Borkenkäfer - Kein Sommerloch in Sachen Wald

Borkenkäfer
Hans Ludwig Körner
am
28.06.2018

Früher ruhte die Waldarbeit im Sommer. Daran ist heute aus Waldschutzgründen nicht mehr zu denken.

Hans Ludwig Körner

Die Käfergefahr erfordert schnelles und konsequentes Handeln. Die Käfersituation in den bayerischen Wäldern ist regional angespannt; wir geraten aber nicht in Panik. Dies würde nur die Abnehmerseite stärken. Vielmehr gilt es, besonnen und mit der gebotenen Professionalität die Situation zu meistern. Auch wenn das Nerven kostet. Und natürlich Liquidität. Wohl dem, der zu Zeiten guter Holzpreise ein Polster angelegt hat. Von einem Frischholzeinschlag, noch dazu ohne Vertrag, ist derzeit dringend abzuraten. An dieser Stelle appellieren wir an unsere Partner aus der Sägeindustrie. Nur ein partnerschaftliches Miteinander in schweren Tagen sichert ein faires Miteinander in der Zukunft.

Zum Borkenkäfer und vielen anderen Themen stehen wir mit der neuen Forstministerin Michaela Kaniber in engem Austausch.
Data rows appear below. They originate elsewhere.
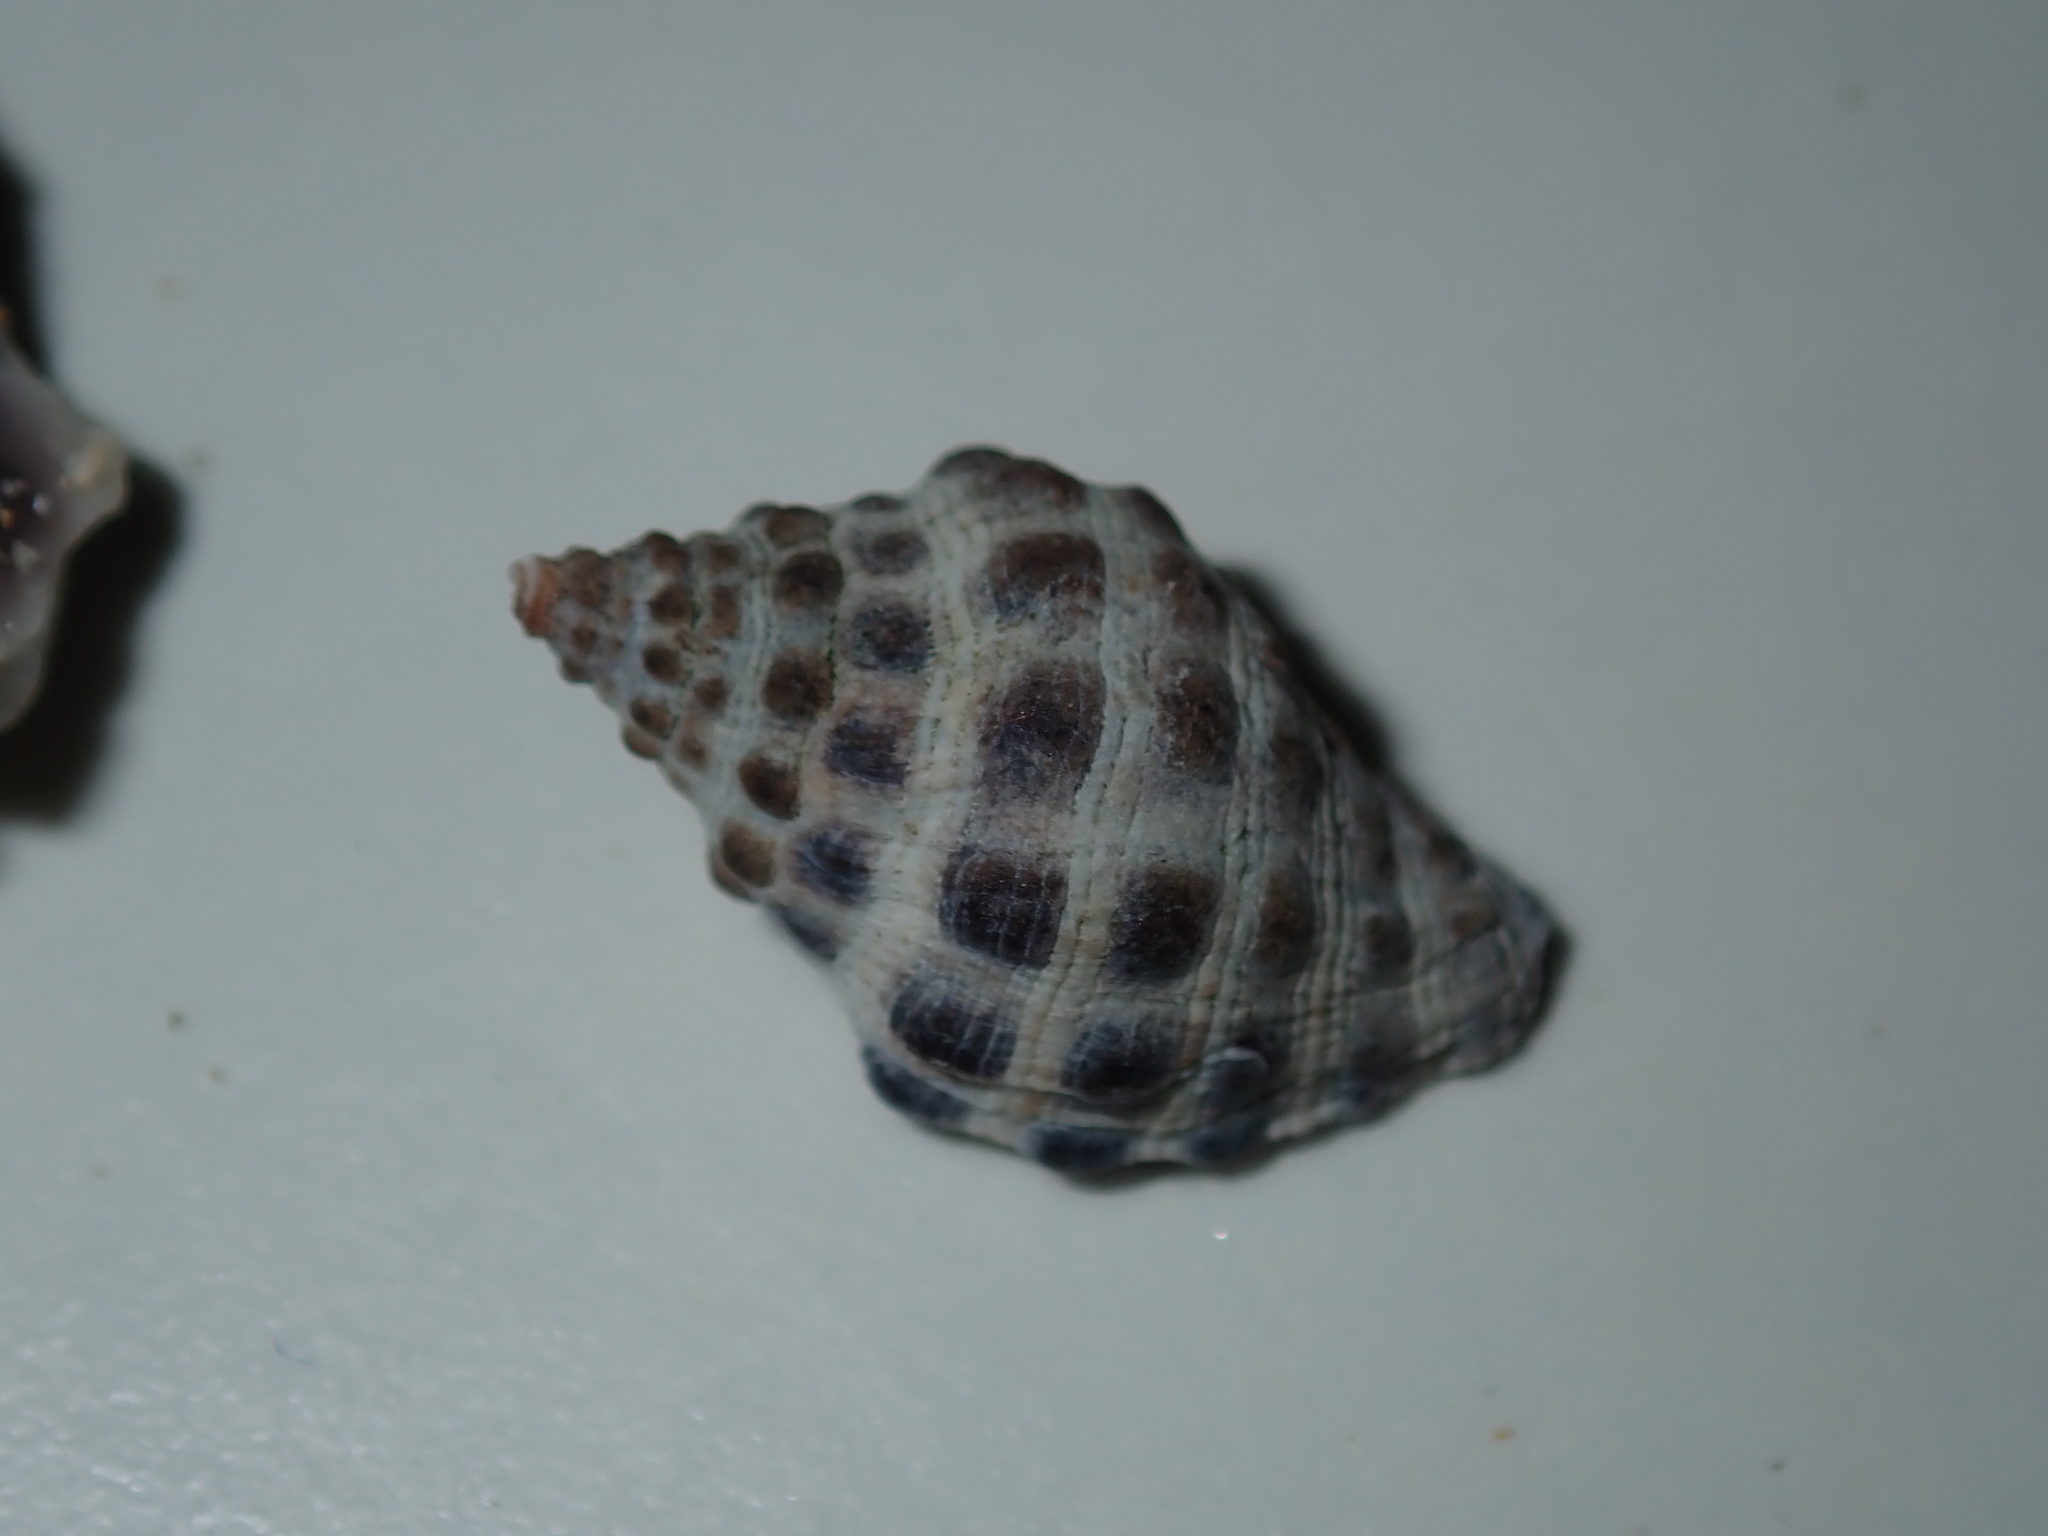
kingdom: Animalia
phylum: Mollusca
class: Gastropoda
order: Neogastropoda
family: Muricidae
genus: Tenguella
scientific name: Tenguella marginalba
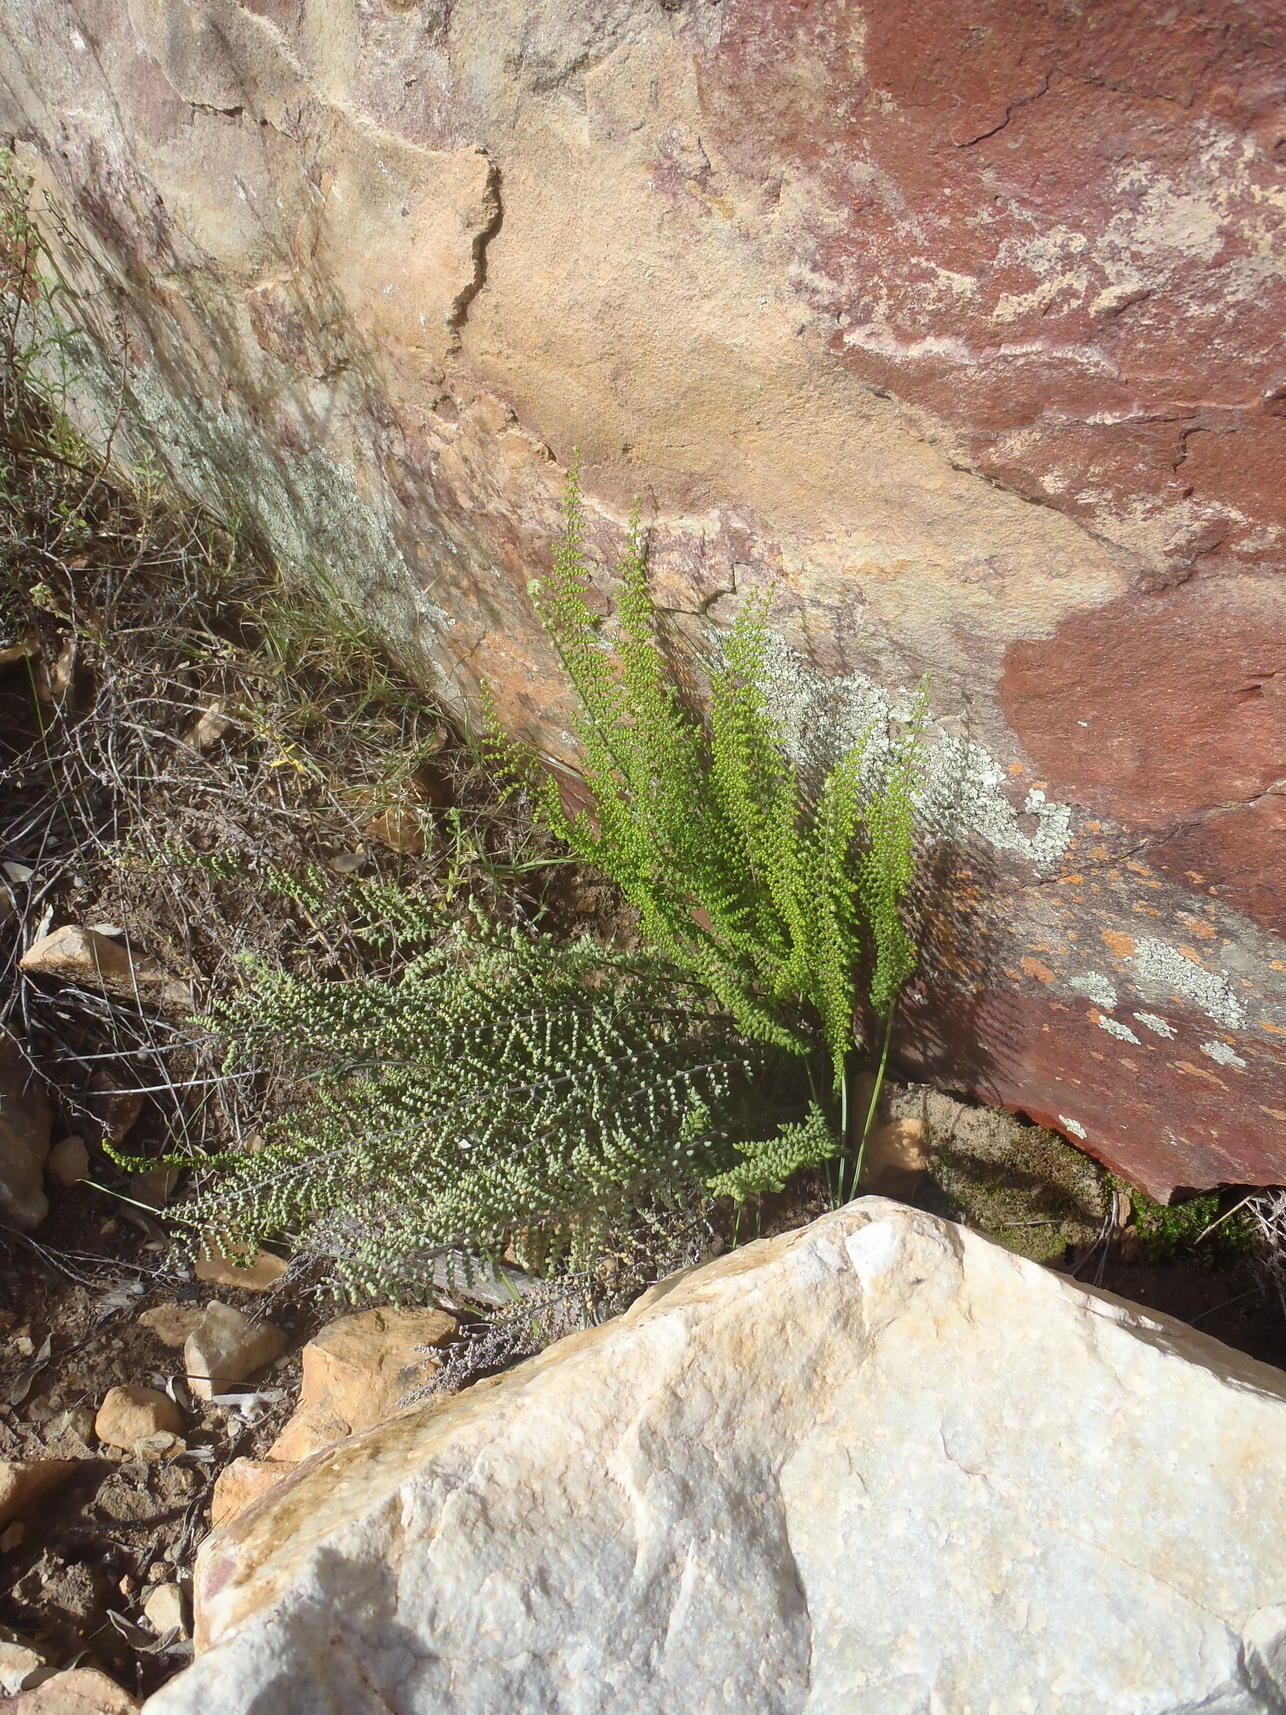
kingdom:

So konnten wir ein Förderprogramm zur Verbringung von Käferholz aus dem Wald und zur Entrindung aus Forstschutzgründen mitgestalten (Seite 26). In Sachen Tonnage kommen wir aufgrund starker Unterstützung durch das Forstministerium mit kleinen Schritten voran. Sollte die Situation sich weiter verschärfen, werden wir an der Aufhebung des Kabotageverbotes arbeiten. Dies sind alles kleine Bausteine, die Ihnen helfen sollen und können, um die Aufarbeitung des Käferschadholzes zu bewältigen.

Trotz allem freuen wir uns auf die bevorstehende Interforst vom 18. – 22. Juli 2018 in München mit dem Jubiläum 100 Jahre Bayerischer Waldbesitzerverband und der Unterzeichnung des Waldpaktes. Seien Sie dabei und zeigen die Verbundenheit zu Ihrem Wald!